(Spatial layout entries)

☆ ☆ ☆

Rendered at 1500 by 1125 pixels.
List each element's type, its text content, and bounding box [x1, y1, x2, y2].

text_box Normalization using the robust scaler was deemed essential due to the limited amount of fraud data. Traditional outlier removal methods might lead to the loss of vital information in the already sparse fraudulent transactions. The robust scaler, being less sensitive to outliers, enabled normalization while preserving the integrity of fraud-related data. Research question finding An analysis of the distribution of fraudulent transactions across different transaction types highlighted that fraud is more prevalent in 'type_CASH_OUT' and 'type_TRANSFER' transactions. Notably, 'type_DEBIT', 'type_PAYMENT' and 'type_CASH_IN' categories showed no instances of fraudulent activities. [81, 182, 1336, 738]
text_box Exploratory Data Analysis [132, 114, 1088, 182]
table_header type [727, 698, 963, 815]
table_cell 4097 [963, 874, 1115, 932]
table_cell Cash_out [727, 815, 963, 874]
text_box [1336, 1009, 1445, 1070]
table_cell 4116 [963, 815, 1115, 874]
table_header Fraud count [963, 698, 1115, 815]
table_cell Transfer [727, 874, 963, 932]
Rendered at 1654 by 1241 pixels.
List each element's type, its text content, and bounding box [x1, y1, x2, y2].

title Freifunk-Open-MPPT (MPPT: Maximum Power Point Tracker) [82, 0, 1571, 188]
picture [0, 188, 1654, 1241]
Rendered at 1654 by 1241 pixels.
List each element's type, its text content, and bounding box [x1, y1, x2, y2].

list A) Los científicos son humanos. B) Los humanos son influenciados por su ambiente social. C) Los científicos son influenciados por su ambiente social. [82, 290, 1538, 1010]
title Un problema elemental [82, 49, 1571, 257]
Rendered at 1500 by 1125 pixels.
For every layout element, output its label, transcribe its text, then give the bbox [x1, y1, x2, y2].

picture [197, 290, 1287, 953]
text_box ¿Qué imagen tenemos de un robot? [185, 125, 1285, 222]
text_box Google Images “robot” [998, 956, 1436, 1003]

☆ ☆ ☆

Directions for this task: Copy out every one of the entries above, character for character, without changing anything.

Answer to the exercise:
Rendered at 1500 by 1125 pixels.
List each element's type, its text content, and bounding box [x1, y1, x2, y2].

text_box Normalization using the robust scaler was deemed essential due to the limited amount of fraud data. Traditional outlier removal methods might lead to the loss of vital information in the already sparse fraudulent transactions. The robust scaler, being less sensitive to outliers, enabled normalization while preserving the integrity of fraud-related data. Research question finding An analysis of the distribution of fraudulent transactions across different transaction types highlighted that fraud is more prevalent in 'type_CASH_OUT' and 'type_TRANSFER' transactions. Notably, 'type_DEBIT', 'type_PAYMENT' and 'type_CASH_IN' categories showed no instances of fraudulent activities. [81, 182, 1336, 738]
text_box Exploratory Data Analysis [132, 114, 1088, 182]
table_header type [727, 698, 963, 815]
table_cell 4097 [963, 874, 1115, 932]
table_cell Cash_out [727, 815, 963, 874]
text_box [1336, 1009, 1445, 1070]
table_cell 4116 [963, 815, 1115, 874]
table_header Fraud count [963, 698, 1115, 815]
table_cell Transfer [727, 874, 963, 932]
Rendered at 1654 by 1241 pixels.
List each element's type, its text content, and bounding box [x1, y1, x2, y2].

title Freifunk-Open-MPPT (MPPT: Maximum Power Point Tracker) [82, 0, 1571, 188]
picture [0, 188, 1654, 1241]
Rendered at 1654 by 1241 pixels.
List each element's type, its text content, and bounding box [x1, y1, x2, y2].

list A) Los científicos son humanos. B) Los humanos son influenciados por su ambiente social. C) Los científicos son influenciados por su ambiente social. [82, 290, 1538, 1010]
title Un problema elemental [82, 49, 1571, 257]
Rendered at 1500 by 1125 pixels.
For every layout element, output its label, transcribe its text, then give the bbox [x1, y1, x2, y2].

picture [197, 290, 1287, 953]
text_box ¿Qué imagen tenemos de un robot? [185, 125, 1285, 222]
text_box Google Images “robot” [998, 956, 1436, 1003]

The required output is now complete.